Activity:
Count every line in the data that contains the word "down", then report that number alone.

___ Provided records ___

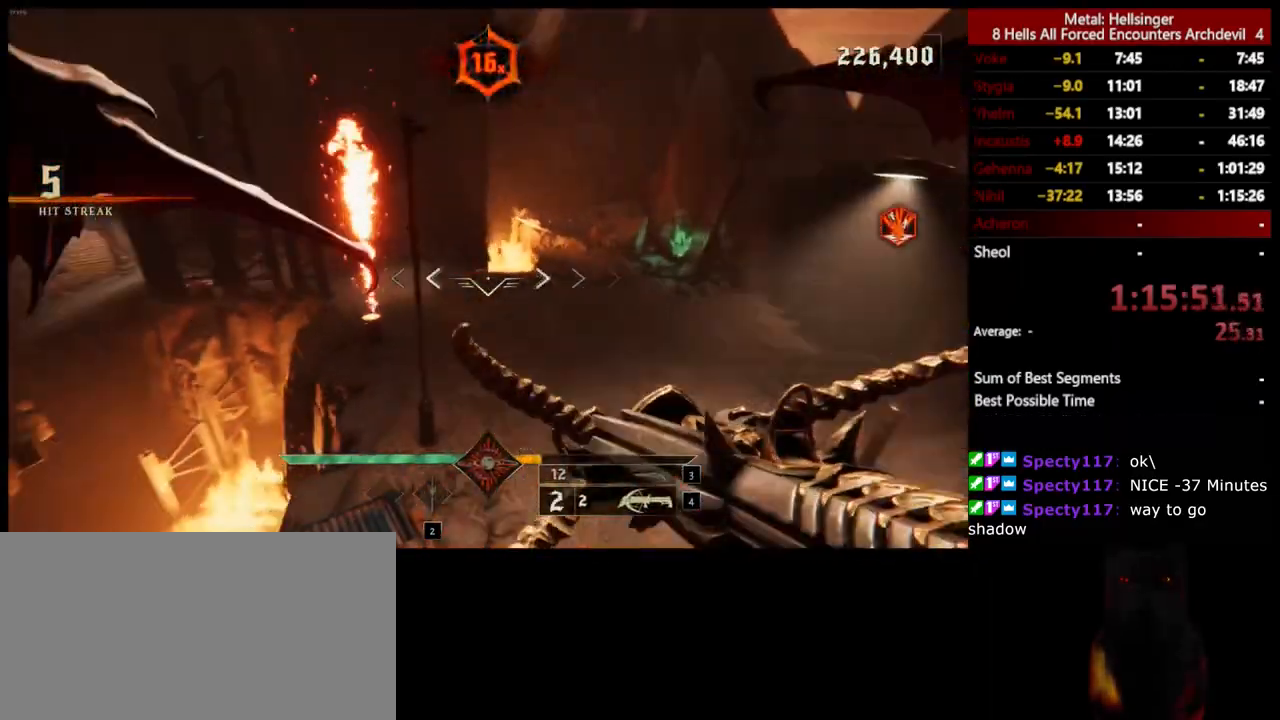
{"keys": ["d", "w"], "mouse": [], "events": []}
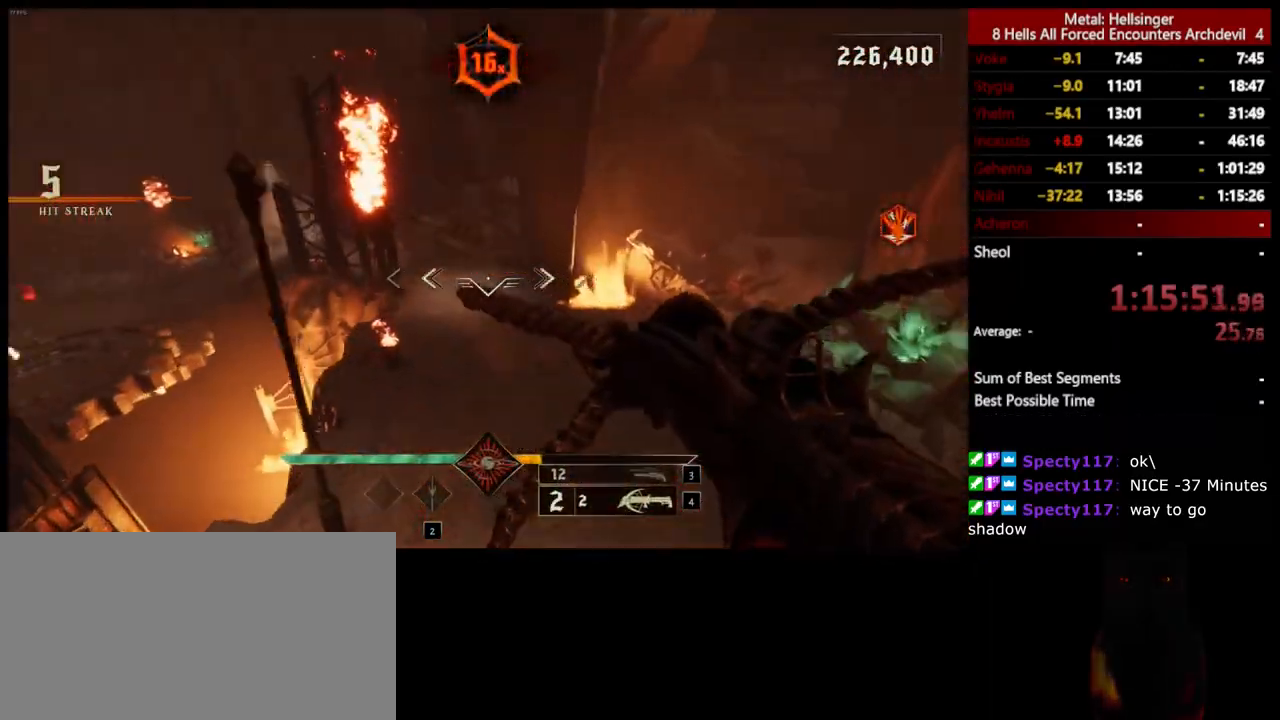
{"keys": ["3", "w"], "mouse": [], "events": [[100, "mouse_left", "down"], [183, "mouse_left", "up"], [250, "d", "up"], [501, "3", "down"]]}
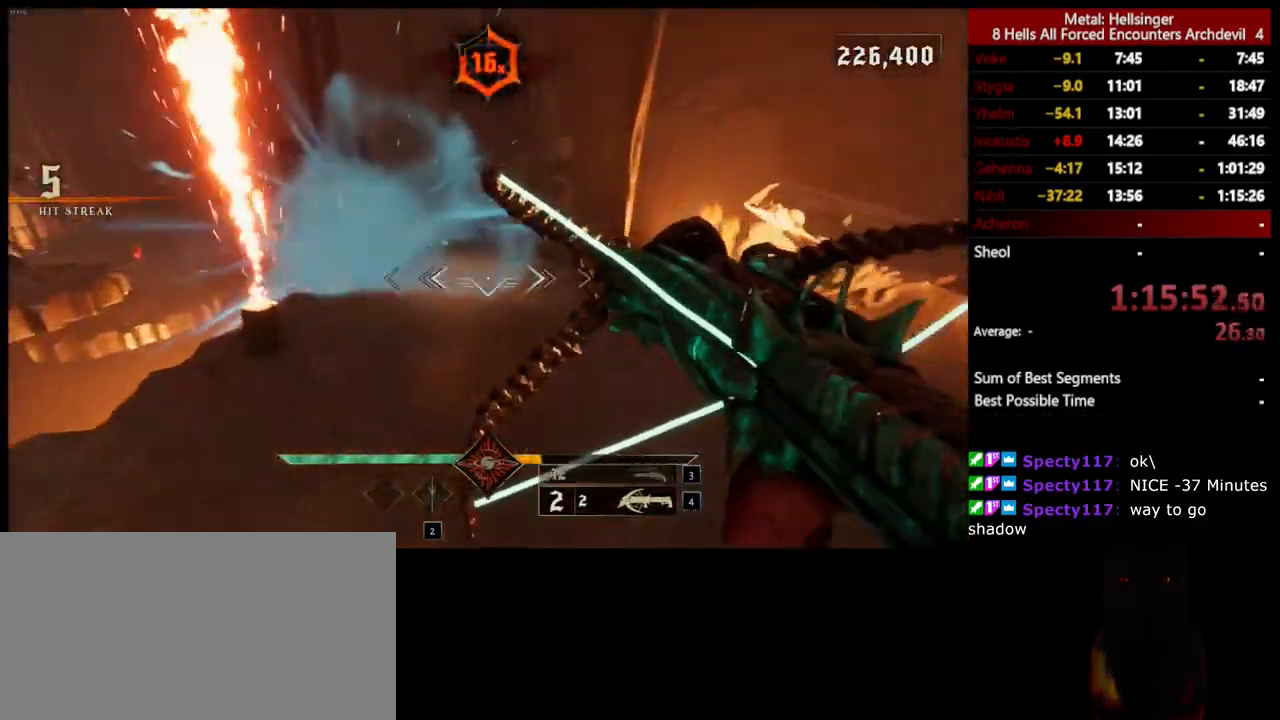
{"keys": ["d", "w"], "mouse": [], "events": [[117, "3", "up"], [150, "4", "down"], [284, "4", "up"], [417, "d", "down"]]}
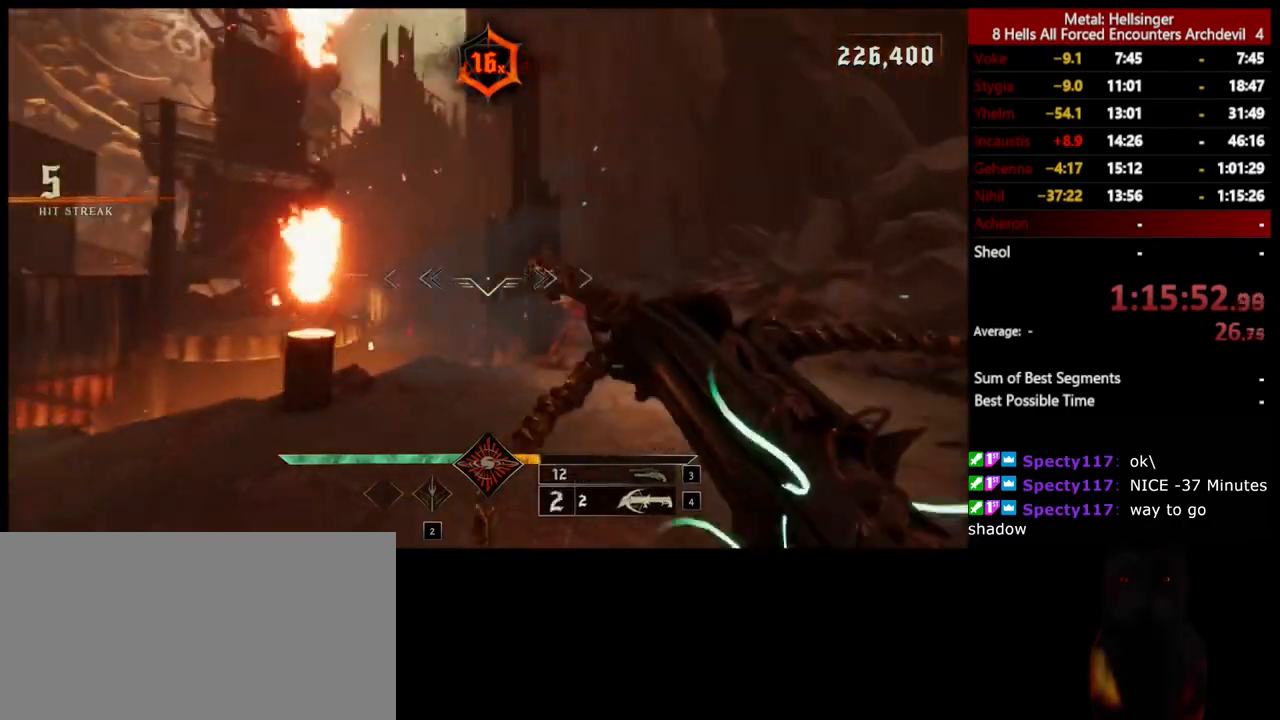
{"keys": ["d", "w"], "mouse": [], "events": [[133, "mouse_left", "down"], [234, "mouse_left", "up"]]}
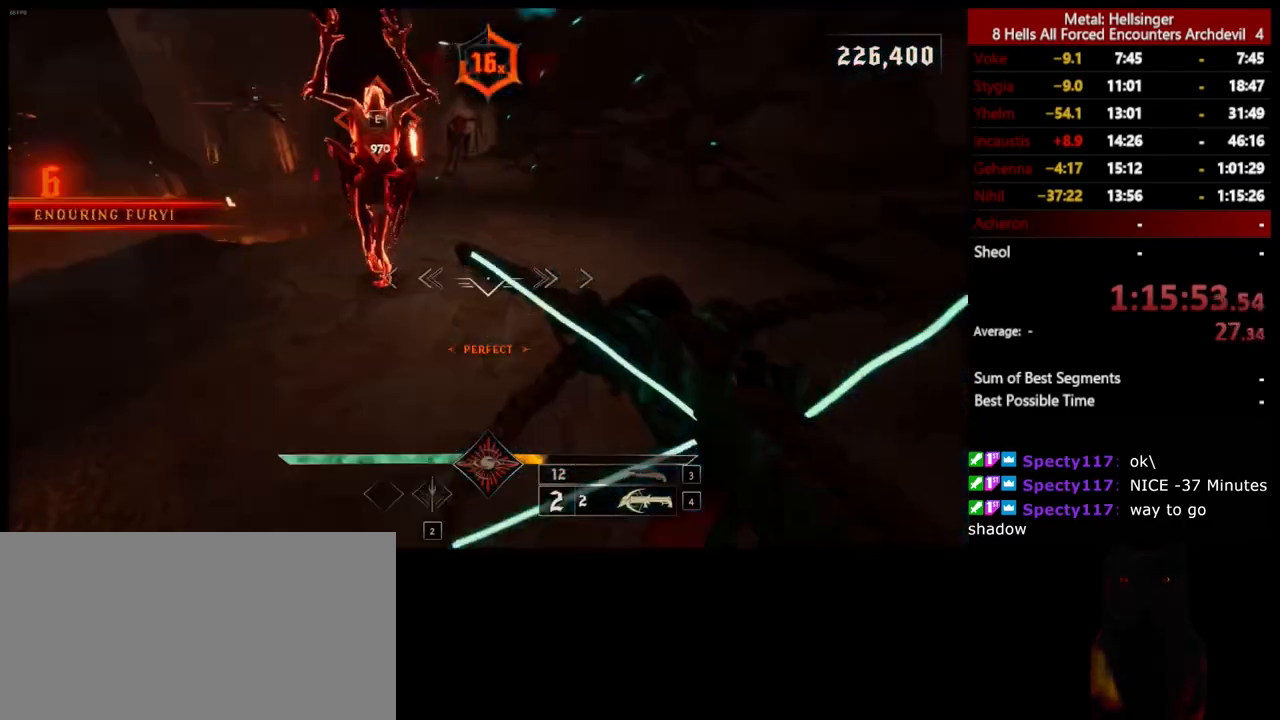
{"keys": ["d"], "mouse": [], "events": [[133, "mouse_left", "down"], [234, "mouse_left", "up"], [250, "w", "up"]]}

___

Response to this task:
4